SynthID: Tools for watermarking and detecting LLM-generated Text

Generative artificial intelligence (GenAI) can generate a wider array of highly diverse content at scales previously unimagined. While the majority of this use is for legitimate purposes, there is concern that it could contribute to misinformation and misattribution problems. Watermarking is one technique for mitigating these potential impacts. Watermarks that are imperceptible to humans can be applied to AI-generated content, and detection models can score arbitrary content to indicate the likelihood that it has been watermarked.

SynthID is a technology from Google DeepMind that watermarks and identifies AI-generated content by embedding digital watermarks directly into AI-generated images, audio, text or video. SynthID Text has been open sourced to make watermarking for text generation available to developers. You can read the paper in Nature for a more complete technical description of the method.

A production-grade implementation of SynthID Text is available in the Hugging Face Transformers v4.46.0+, which you can try out in the official SynthID Text Space. A reference implementation is also available on GitHub that may be useful for open source maintainers and contributors looking to bring this technique to other frameworks.

Watermark application

Practically speaking, SynthID Text is a logits processor, applied to your model's generation pipeline after Top-K and Top-P, that augments the model's logits using a pseudorandom g-function to encode watermarking information in a way that helps you determine if the text was generated by your model, without significantly affecting text quality. See the paper for a complete technical description of the algorithm and analyses of how different configuration values affect performance.

Watermarks are configured to parameterize the g-function and how it is applied during generation. Each watermarking configuration you use should be stored securely and privately, otherwise your watermark may be trivially replicable by others.

You must define two parameters in every watermarking configuration:

  • The keys parameter is a list of unique, random integers that are used to compute g-function scores across the model's vocabulary. The length of this list determines how many layers of watermarking are applied. See Appendix C.1 in the paper for more details.
  • The ngram_len parameter is used to balance robustness and detectability; the larger the value the more detectable the watermark will be, at the cost of eing more brittle to changes. A length of 5 is a good default value.

You can further configure the watermark based on your performance needs:

  • A sampling table is configured by two properties, sampling_table_size and sampling_table_seed. You want to use a sampling_table_size of at least \( 2^{16} \) to ensure an unbiased and stable g-function when sampling, but be aware that the size of the sampling table impacts the amount of memory required at inference time. You can use any integer you like as the sampling_table_seed.
  • Repeated n-grams in the context_history_size preceding tokens are not watermarked to improve detectability.

No additional training is required to generate text with a SynthID Text watermark using your models, only a watermarking configuration that gets passed to the model's .generate() method to activate the SynthID Text logits processor. See the blog post and Space for code examples showing how to apply a watermark in the Transformers library.
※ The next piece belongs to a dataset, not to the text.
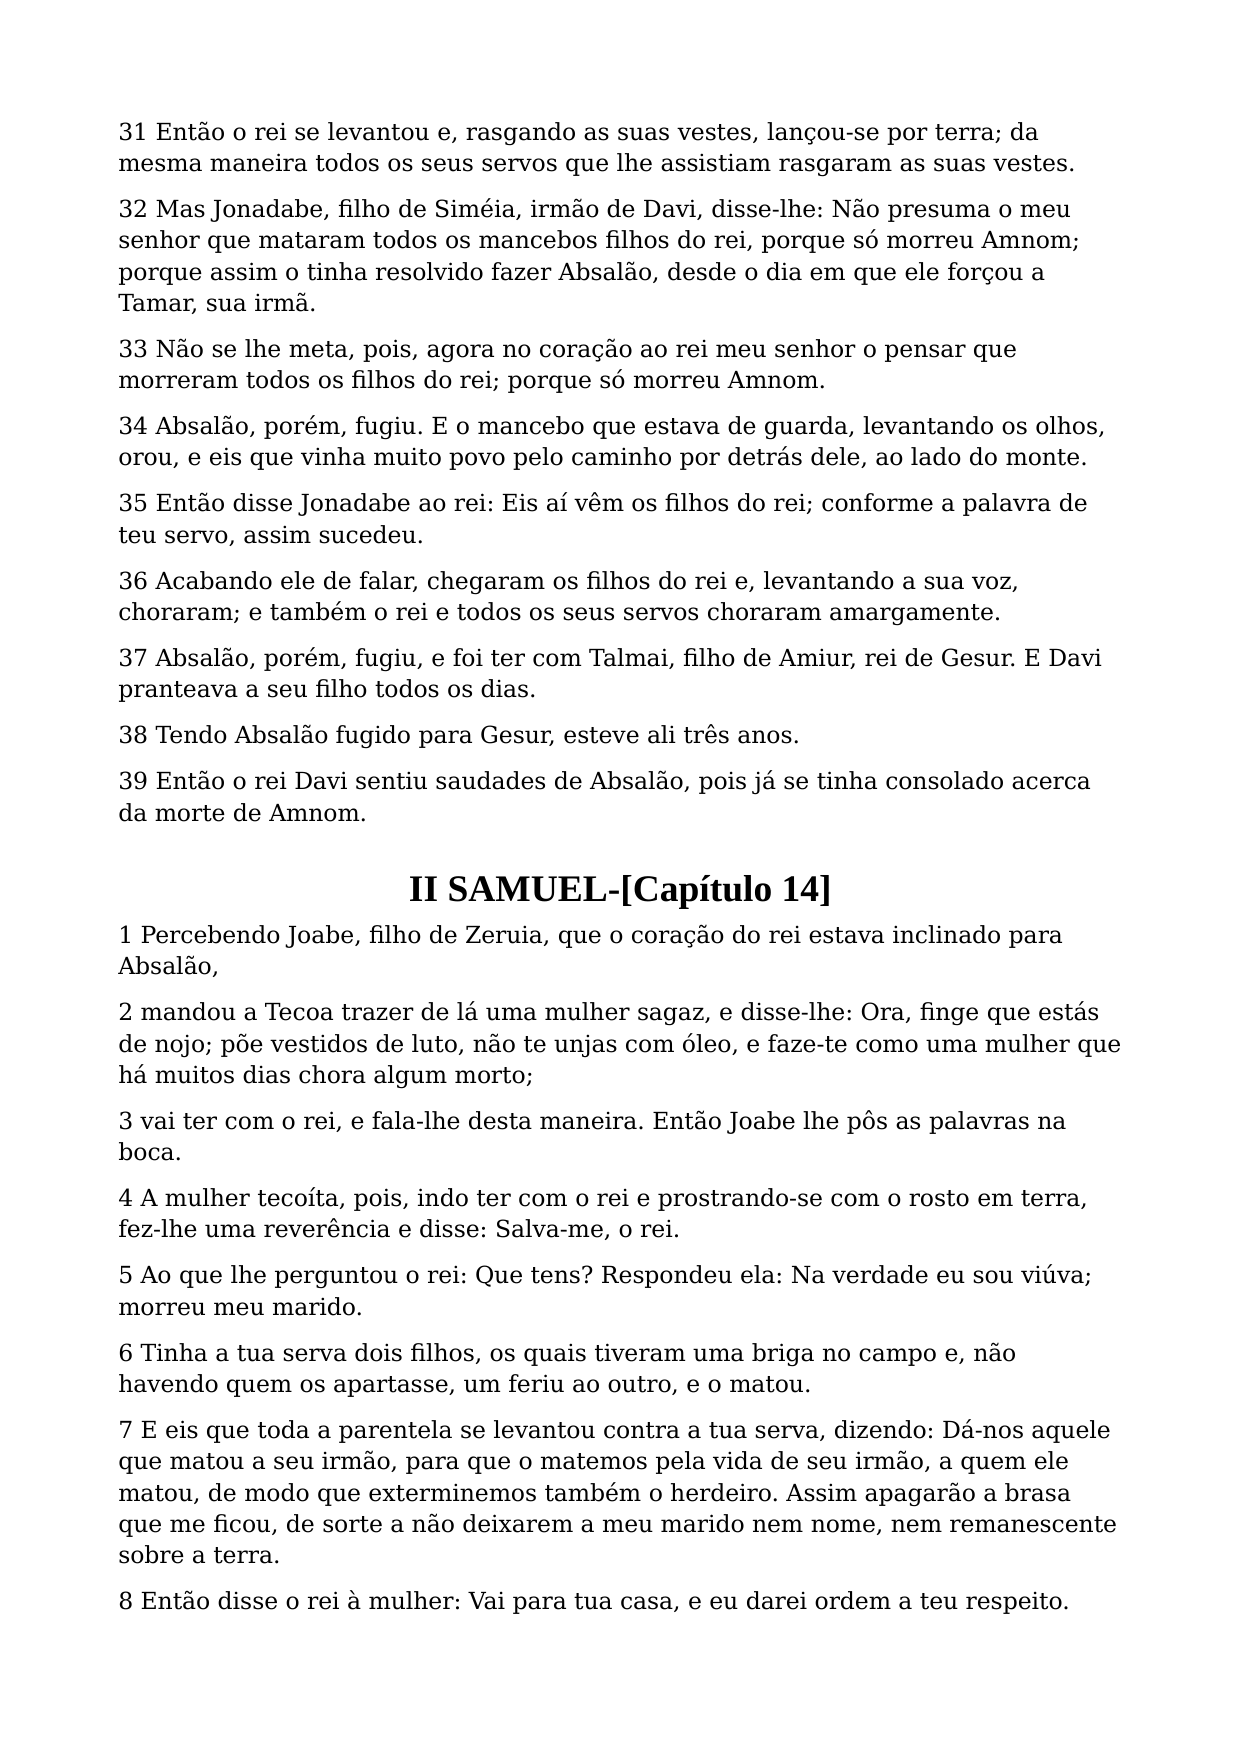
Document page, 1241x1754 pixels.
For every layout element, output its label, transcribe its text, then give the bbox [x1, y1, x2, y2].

Watermark detection and verifiability

Watermark detection is probabilistic. A Bayesian detector is provided with Hugging Face Transformers and on GitHub. This detector can output three possible detection states—watermarked, not watermarked, or uncertain—and the behavior can be customized by setting two threshold values to achieve a specific false positive and false negative rate. See Appendix C.8 in the paper for more details.
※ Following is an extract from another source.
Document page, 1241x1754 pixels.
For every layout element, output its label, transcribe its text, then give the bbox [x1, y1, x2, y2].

Models that use the same tokenizer can also share watermarking configuration and detector, thus sharing a common watermark, so long as the detector's training set includes examples from all models that share the watermark.
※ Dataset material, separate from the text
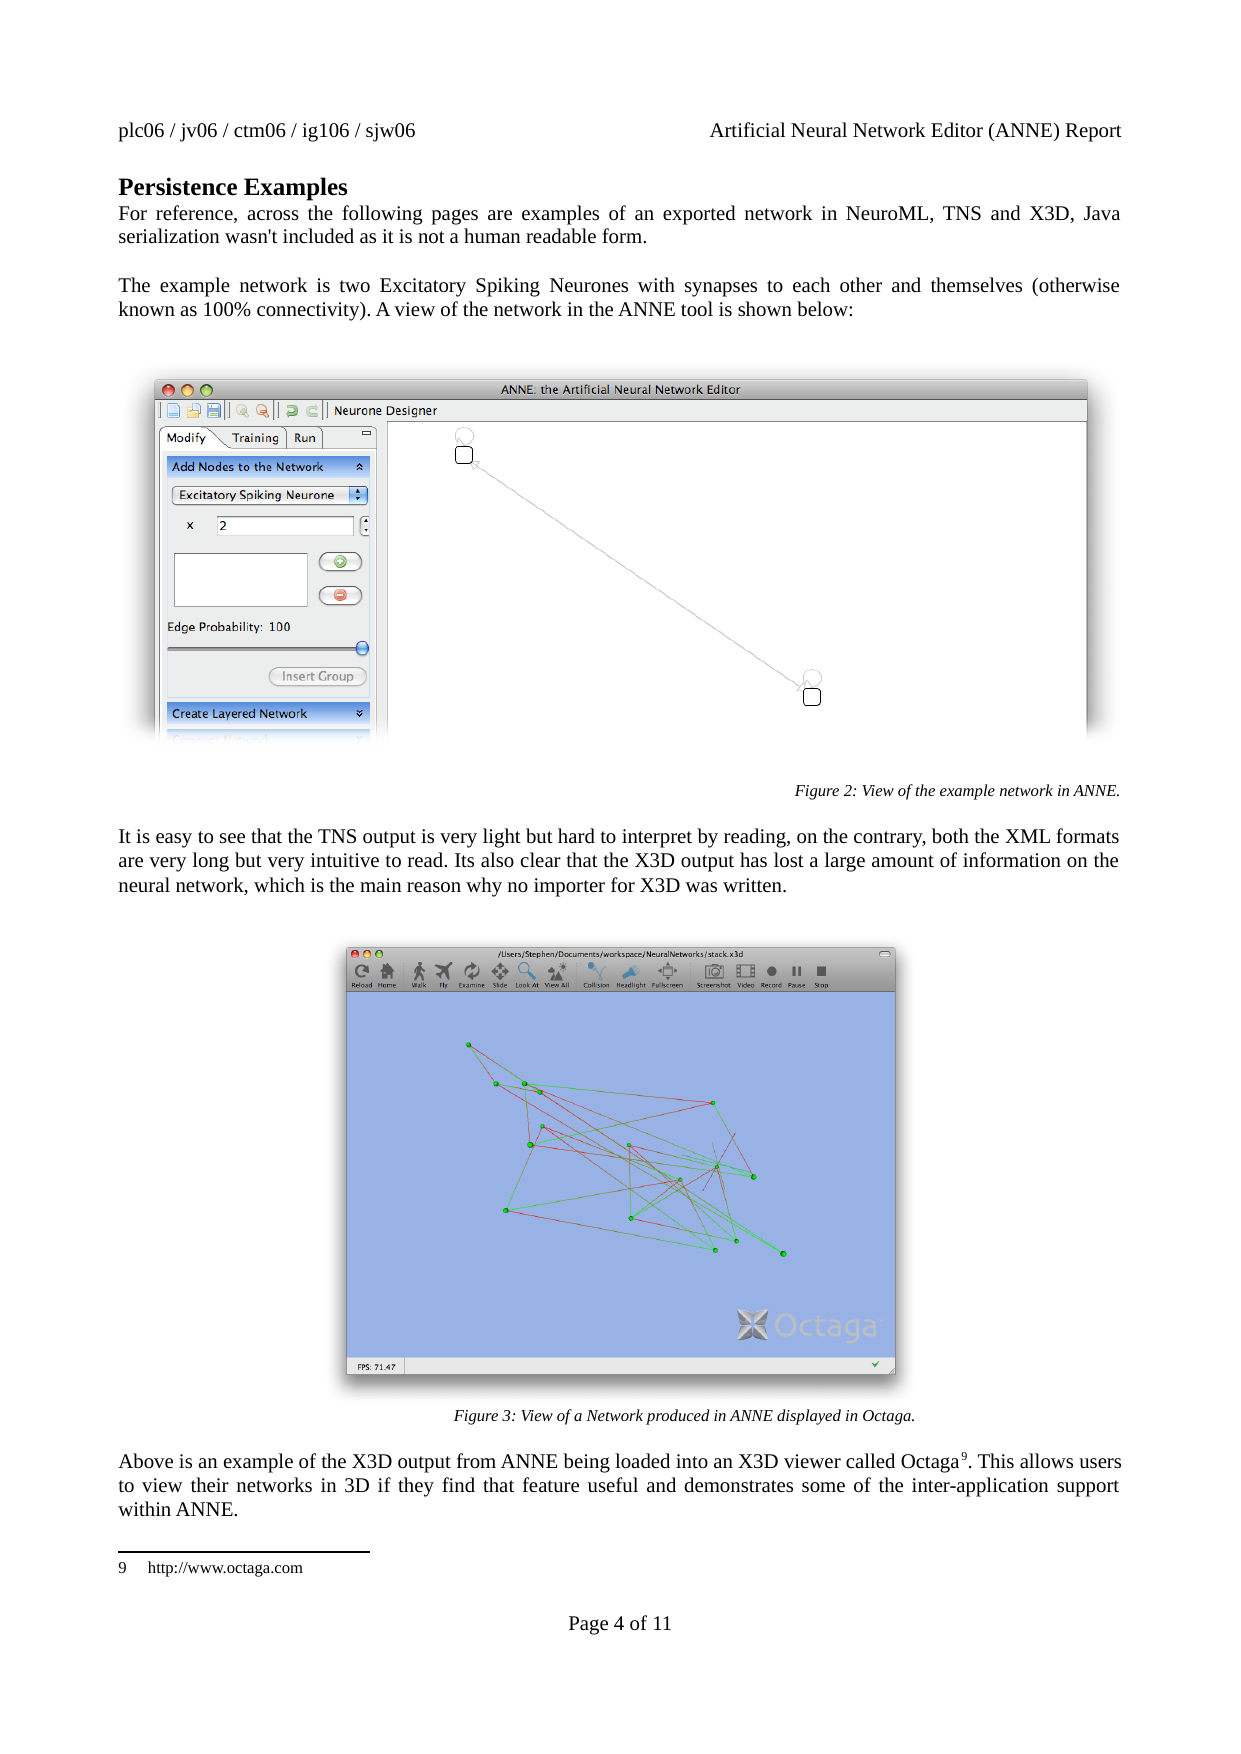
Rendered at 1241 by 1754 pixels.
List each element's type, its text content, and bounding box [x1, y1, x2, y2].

Once you have a trained detector, you have a choice in if and how you expose it to your users, and the public more generally.

  • The fully-private option does not release or expose the detector in any way.
  • The semi-private option does not release the detector, but does expose it through an API.
  • The public option releases the detector for others to download and use.

You and your organization need to decide which detection verification approach is best for your needs, based on your ability to support the associated infrastructure and processes.

Limitations

SynthID Text watermarks are robust to some transformations—cropping pieces of text, modifying a few words, or mild paraphrasing—but this method does have limitations.

  • Watermark application is less effective on factual responses, as there is less opportunity to augment generation without decreasing accuracy.
  • Detector confidence scores can be greatly reduced when an AI-generated text is thoroughly rewritten, or translated to another language.

SynthID Text is not designed to directly stop motivated adversaries from causing harm. However, it can make it harder to use AI-generated content for malicious purposes, and it can be combined with other approaches to give better coverage across content types and platforms.